Maurice quitte Abbeville, deux jours après la déclaration de guerre. Le 128e RI déplace tous ses effectifs vers le département de la Meuse, au Nord de Verdun. Dès le 22 août, Maurice est confronté aux premiers combats. C’est en Belgique, près de Virton, qu’il voit tomber les premiers copains de la Somme. Certains ne sont que blessés, mais d’autres, sans vie, sont abandonnés sur les champs de bataille.
La Marne, l’Argonne, le secteur autour de Verdun, les mois qui suivent sont terribles à vivre pour un jeune homme de 23 ans. Le 2 novembre 1915, il est blessé par shrapnel. Son long parcours de guerre est ponctué de nombreuses évacuations. Il est blessé à plusieurs reprises, dont une fois, par balle, dans le côté gauche, et après chaque séjour à l’hôpital, il revient au front. La peur au ventre.
Il est évacué une dernière fois, pour maladie, le 4 septembre 1918. Va-t’il enfin rentrer chez lui ? Non, le 20 octobre, il est envoyé en renfort au 128e. Maurice n’est démobilisé, comme beaucoup de ses copains rescapés, qu’en juillet 1919. Quelques semaines plus tard, Maurice GRY se marie avec Louis LEBEL, une fille de Chaussoy-Epagny, près d’Ailly-sur-Noye. Le couple vit quelques mois dans ce village. Une petite Mireille y voit le jour.
En 1921, Maurice, son épouse et sa fille viennent s’installer dans la ferme familiale d’Arquèves. La vie reprend alors presque son cours normal. Maurice est entouré par l’amour de ses parents, de Louise et de Mireille. Mais Maurice est malade. Tout l’amour du monde ne peut effacer les terribles traces physiques et morales laissées par les quatre années de guerre.
Le 15 octobre 1923, Maurice meurt, dans son village d’Arquèves, n’ayant connu comme territoires lointains que les champs de bataille meurtriers du Nord Est de la France.

Alfred, son frère aîné, n’est pas allé au front. Comme de nombreux ecclésiastiques, il a été affecté dans les services médicaux pendant la guerre. Pendant presque 5 ans, du 6 août 1914 au 6 mars 1919, il a vu passer des milliers d’hommes blessés et malades, dans les ambulances et les hôpitaux de l’arrière. Il a contribué à en sauver, et même quand rien ne pouvait plus les sauver, le secours de la foi a certainement apaisé les derniers moments. Mais Alfred n’a pas pu empêcher la mort de venir chercher trop tôt son jeune frère Maurice.

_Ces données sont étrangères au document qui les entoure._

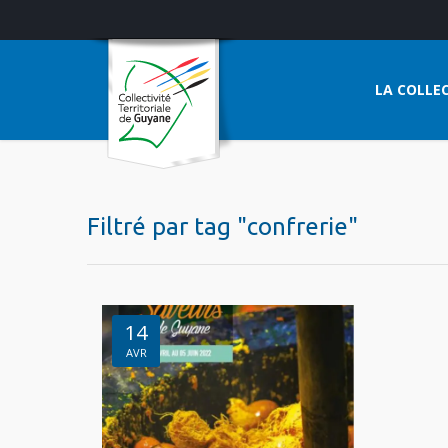
LA COLLEC
Filtré par tag "confrerie"
14
AVR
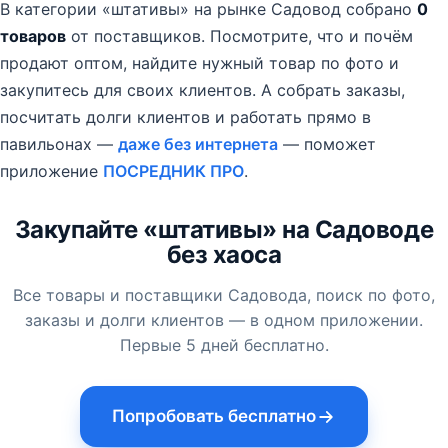
В категории «штативы» на рынке Садовод собрано
0
товаров
от поставщиков.
Посмотрите, что и почём
продают оптом, найдите нужный товар по фото и
закупитесь для своих клиентов. А собрать заказы,
посчитать долги клиентов и работать прямо в
павильонах —
даже без интернета
— поможет
приложение
ПОСРЕДНИК ПРО
.
Закупайте «штативы» на Садоводе
без хаоса
Все товары и поставщики Садовода, поиск по фото,
заказы и долги клиентов — в одном приложении.
Первые 5 дней бесплатно.
Попробовать бесплатно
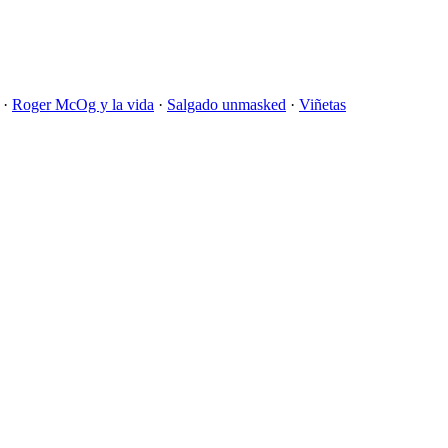
·
Roger McOg y la vida
·
Salgado unmasked
·
Viñetas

Alfred n’est pas entré dans les ordres. Il a épousé Désirée GERARD, originaire de Villers-sur-Bonnières dans l’Oise. Il s’est installé dans ce village, y travaillant comme ouvrier agricole et c’est là qu’il est mort en 1948.

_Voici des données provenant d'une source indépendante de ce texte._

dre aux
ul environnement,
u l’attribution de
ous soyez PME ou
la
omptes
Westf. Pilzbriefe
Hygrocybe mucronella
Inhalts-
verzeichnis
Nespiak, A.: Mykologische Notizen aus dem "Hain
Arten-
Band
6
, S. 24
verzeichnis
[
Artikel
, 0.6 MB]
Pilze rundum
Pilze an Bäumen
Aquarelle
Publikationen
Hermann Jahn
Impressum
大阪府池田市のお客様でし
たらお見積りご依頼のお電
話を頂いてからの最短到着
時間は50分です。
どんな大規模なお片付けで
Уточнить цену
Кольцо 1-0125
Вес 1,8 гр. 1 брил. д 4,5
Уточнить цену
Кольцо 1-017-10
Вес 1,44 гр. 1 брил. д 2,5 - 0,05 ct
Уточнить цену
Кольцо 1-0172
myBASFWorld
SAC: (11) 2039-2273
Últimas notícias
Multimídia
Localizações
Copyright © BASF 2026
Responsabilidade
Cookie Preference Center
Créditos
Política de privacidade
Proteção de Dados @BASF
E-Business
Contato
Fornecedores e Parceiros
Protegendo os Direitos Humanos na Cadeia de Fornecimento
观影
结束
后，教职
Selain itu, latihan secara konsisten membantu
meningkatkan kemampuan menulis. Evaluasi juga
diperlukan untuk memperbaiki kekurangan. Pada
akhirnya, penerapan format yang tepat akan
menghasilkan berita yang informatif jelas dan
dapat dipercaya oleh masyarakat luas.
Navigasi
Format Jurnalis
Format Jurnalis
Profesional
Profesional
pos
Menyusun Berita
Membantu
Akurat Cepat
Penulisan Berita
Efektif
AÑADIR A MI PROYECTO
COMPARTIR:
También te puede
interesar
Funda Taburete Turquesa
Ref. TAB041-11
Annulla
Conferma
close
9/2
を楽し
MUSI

Sur le monument d’Arquèves les noms des copains du village et des cousins morts pendant la guerre sont inscrits. On y trouve plusieurs CAUET et plusieurs GRY. Un hommage est également rendu au cousin germain de Maurice, celui prénommé Démosthène avec qui il a tout partagé pendant sa jeunesse. Démosthène GRY a survécu à la Première Guerre mondiale mais pas à la seconde. Il a été déclaré « Mort pour la France » le 31 mars 1940.
Par contre, sur ce monument, le nom de Maurice GRY, mort en 1923 des suites de la guerre, n’a jamais été ajouté. Oublié comme tant d’autres dans le morbide décompte des victimes de la Grande Guerre.
Lionel JOLY et Xavier BECQUET

« De la Somme à Bellefontaine – 22 août 1914 » – recherche collaborative 1891, 1892, 1893 – Département Somme. Jean DELHAYE a réalisé la collecte de données pour la commune d’Arquèves.
Nous avions aussi un Jean DELHAYE dans notre entité. Il était médecin, échevin de la culture et grand érudit. Mais il n’avait pas fait la guerre de 14.